Sarah Taylor, MSW, PhD is a parent of a child in special education in AUSD and an Associate Professor of Social Work at Cal State East Bay.
How Will AUSD Respond to Landmark Ruling for Special Education Students?
On March 22, the Supreme Court of the United States issued a unanimous landmark ruling in the Board of Education of the Hendrick Hudson Central School District v. Rowley case raising the standards of progress for students in special education. The Supreme Court overturned a lower court’s ruling that students only need to make minimal progress and found that the Individuals with Disabilities Education Act (IDEA) “requires an educational program reasonably calculated to enable a child to make progress appropriate in light of the child’s circumstances.”
Though the legal lingo in this ruling makes it difficult for the layperson to interpret, the ultimate takeaway is that school districts must do more to support students with disabilities.
The ruling was based on a case involving a Colorado student, Endrew F., who was experiencing extraordinary challenges in his educational program and not making progress in his learning.

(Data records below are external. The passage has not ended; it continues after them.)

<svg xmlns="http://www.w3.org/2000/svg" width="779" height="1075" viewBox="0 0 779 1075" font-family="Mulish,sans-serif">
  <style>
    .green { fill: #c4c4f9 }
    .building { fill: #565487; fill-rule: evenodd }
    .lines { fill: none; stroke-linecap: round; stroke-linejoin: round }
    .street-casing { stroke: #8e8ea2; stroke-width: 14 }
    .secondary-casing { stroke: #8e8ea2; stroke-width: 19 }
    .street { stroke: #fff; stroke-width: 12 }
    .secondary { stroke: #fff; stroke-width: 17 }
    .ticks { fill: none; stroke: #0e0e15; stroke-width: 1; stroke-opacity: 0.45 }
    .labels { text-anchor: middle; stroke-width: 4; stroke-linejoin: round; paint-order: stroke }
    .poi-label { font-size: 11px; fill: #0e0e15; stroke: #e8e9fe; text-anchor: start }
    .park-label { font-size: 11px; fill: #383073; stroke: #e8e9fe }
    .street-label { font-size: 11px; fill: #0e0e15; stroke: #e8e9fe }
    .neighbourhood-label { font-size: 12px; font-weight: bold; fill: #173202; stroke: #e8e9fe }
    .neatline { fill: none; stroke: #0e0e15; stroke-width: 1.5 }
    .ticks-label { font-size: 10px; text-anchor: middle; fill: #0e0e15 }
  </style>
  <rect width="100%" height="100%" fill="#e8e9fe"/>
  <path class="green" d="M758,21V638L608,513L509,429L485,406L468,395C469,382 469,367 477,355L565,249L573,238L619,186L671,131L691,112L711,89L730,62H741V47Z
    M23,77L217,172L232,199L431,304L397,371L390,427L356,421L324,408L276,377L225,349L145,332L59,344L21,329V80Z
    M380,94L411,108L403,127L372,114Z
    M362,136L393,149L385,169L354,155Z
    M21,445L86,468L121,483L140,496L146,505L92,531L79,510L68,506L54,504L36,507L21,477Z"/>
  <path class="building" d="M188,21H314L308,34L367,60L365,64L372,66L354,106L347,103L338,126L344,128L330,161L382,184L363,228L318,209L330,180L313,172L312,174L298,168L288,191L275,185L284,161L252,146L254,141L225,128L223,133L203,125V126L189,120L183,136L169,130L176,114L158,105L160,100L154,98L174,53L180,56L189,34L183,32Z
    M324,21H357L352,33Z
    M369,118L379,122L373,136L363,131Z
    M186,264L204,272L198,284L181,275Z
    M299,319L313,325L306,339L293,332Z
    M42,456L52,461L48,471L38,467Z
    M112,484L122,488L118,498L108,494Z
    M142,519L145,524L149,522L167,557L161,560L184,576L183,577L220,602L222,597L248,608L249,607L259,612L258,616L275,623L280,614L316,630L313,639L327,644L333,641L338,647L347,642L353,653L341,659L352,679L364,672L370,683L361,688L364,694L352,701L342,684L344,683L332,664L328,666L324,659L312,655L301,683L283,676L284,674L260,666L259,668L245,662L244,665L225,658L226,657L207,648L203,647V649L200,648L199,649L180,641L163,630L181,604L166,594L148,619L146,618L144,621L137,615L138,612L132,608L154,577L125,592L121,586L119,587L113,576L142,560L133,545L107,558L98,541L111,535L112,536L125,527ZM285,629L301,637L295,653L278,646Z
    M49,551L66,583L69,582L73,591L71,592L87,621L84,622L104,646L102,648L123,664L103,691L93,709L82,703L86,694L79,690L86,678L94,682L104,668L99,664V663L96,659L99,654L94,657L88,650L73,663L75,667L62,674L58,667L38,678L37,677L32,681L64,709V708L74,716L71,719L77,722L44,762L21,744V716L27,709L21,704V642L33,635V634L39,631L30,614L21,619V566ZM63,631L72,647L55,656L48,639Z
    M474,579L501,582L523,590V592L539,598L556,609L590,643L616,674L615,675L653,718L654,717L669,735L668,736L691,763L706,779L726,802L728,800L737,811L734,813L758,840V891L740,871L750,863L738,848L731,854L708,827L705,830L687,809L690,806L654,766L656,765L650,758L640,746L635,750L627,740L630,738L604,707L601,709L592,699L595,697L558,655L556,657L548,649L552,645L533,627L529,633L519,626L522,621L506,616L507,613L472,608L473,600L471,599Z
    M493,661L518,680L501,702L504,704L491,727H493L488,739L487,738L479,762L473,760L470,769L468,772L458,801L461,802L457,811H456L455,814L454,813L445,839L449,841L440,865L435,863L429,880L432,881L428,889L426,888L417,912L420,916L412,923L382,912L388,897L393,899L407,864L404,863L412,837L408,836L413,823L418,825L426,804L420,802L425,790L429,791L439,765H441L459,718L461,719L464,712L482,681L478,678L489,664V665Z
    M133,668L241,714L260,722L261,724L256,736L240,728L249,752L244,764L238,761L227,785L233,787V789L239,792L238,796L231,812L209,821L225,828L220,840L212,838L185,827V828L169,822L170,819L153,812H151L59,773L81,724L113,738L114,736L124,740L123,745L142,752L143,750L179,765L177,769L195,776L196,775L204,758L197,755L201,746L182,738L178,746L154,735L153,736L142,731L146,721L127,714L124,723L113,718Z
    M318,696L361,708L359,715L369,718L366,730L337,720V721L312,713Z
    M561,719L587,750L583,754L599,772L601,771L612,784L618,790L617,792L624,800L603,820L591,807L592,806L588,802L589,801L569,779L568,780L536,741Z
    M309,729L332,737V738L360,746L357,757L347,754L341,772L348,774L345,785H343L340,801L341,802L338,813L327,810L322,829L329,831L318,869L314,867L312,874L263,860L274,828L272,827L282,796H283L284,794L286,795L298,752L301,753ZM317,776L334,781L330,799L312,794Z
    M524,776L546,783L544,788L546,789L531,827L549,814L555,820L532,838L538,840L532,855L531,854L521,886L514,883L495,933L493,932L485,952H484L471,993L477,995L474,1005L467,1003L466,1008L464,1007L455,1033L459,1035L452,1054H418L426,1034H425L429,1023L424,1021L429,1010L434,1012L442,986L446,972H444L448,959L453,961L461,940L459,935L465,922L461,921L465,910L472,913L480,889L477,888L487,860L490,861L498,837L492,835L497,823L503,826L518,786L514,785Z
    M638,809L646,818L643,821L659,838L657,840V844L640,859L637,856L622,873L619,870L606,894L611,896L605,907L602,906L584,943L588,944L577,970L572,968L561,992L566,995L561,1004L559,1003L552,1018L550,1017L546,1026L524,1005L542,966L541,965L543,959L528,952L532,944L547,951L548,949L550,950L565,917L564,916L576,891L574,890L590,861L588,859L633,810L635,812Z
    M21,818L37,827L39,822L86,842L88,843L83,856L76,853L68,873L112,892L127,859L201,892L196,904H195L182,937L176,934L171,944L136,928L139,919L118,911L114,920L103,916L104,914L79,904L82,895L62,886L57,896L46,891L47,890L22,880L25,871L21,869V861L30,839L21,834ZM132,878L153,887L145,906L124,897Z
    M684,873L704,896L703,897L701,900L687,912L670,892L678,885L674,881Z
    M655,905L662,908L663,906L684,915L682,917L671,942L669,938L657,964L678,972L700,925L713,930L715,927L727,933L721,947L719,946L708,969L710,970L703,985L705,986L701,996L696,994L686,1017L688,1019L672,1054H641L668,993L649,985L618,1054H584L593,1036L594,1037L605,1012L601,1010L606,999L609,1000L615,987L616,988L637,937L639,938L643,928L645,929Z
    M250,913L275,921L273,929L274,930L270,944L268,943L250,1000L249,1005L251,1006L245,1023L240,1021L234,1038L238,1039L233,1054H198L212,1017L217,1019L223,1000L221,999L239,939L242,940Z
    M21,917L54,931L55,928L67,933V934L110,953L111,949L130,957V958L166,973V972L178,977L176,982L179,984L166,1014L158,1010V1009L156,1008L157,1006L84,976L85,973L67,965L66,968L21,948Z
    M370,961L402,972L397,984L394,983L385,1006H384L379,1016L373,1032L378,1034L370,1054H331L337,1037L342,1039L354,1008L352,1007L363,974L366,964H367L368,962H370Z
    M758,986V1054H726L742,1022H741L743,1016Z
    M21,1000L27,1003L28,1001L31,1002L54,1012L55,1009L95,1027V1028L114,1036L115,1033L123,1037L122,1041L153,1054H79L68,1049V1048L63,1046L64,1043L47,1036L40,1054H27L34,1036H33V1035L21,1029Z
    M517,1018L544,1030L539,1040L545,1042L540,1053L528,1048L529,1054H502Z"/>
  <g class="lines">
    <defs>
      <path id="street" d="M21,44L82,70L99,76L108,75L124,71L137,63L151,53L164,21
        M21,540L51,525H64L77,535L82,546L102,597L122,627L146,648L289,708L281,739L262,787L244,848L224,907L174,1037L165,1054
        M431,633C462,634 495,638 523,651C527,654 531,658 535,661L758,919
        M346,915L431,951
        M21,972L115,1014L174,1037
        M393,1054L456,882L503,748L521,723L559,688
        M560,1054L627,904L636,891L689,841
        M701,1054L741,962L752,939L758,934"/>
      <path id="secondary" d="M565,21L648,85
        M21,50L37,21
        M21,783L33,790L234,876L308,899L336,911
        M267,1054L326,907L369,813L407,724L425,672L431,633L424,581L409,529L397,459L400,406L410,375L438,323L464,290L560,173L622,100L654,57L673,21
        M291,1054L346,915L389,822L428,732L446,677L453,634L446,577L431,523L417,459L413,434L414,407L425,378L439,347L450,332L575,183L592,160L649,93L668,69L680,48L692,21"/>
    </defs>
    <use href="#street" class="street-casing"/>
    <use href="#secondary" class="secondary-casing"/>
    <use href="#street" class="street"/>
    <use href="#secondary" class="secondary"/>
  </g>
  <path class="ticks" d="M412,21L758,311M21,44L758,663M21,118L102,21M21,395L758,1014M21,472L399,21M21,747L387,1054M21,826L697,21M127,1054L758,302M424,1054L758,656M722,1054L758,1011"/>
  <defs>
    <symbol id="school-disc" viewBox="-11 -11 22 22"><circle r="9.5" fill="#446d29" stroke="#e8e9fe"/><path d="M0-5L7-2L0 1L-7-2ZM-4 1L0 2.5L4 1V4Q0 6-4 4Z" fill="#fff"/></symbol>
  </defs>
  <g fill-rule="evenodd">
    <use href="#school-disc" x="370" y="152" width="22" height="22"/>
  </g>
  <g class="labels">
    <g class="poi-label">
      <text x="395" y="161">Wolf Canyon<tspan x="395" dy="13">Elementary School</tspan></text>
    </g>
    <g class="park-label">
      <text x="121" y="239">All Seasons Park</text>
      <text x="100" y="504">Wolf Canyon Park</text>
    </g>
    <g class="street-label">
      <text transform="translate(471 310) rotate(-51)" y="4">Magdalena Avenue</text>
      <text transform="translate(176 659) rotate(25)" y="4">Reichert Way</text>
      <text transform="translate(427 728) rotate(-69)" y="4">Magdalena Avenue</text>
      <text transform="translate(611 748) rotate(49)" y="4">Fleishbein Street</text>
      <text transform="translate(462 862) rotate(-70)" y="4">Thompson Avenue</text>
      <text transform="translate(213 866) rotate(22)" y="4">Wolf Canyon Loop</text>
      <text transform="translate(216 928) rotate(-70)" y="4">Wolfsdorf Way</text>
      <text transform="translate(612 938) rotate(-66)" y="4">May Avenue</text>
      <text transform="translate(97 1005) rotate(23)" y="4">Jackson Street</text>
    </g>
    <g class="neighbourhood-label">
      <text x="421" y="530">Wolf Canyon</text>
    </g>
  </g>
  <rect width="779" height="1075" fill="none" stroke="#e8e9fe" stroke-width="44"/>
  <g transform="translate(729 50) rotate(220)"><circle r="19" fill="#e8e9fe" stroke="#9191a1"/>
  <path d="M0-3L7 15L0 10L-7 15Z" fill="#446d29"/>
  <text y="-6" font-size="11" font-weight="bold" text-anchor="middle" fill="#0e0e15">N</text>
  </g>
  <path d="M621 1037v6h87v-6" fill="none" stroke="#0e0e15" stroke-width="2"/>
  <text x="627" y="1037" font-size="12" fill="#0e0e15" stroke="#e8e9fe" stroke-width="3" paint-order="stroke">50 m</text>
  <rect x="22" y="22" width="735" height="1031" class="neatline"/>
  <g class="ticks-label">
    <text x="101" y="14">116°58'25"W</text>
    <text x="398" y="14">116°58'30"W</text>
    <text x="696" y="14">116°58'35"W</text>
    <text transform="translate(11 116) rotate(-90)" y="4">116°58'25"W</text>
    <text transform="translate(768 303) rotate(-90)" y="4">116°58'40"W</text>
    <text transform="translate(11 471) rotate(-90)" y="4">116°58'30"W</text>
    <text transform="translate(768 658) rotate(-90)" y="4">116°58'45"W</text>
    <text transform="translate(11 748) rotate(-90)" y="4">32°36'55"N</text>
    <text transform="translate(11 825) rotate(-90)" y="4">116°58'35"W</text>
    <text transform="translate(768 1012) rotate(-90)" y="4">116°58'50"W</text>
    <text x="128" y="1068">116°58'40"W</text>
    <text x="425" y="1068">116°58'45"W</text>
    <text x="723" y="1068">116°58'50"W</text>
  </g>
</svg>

Endrew’s parents enrolled him in a private school where he began to thrive. The parents asked their school district to pay the private school tuition, and the district declined.
Lower courts ruled in favor of the school district, but the Supreme Court unanimously ruled in favor of the child and family. This case is especially pertinent to Alameda Unified School District (AUSD).
At the Alameda Board of Education meeting on Feb. 28, parents of children enrolled in special education brought numerous complaints, many of which echoed the concerns noted by AUSD parent Farhad Matin in his letter to the editor (“AUSD Policy Outrages Parent,” Jan. 26).
Parents assert that their children are not receiving needed services and support and that too often legal action is necessary to access an individualized, free and appropriate education program, as required by IDEA. The need to advocate for services leaves too many children at risk of not having access to an appropriate education since not all families have the time or resources to hire lawyers or other professional advocates.
AUSD is in the initial phases of developing a strategic plan for special education (as announced in their press release on Feb. 24). I urge the Special Education Strategic Planning Group to thoroughly explore how AUSD will ensure that students are adequately supported so that they meet the new higher standard of progress established in today’s Supreme Court ruling.
The group should begin by gathering high quality, unbiased data about current student progress, disagreements between families and AUSD over the past several years, and how those disputes were settled. Then they should develop specific, measurable strategies for ensuring that AUSD complies with this new ruling and create a plan for evaluating the district’s progress in providing a free and appropriate education to all students in special education. AUSD should report here in the Alameda Sun frequently on the Special Education Strategic Planning Group’s progress in this area so that all community members can be informed.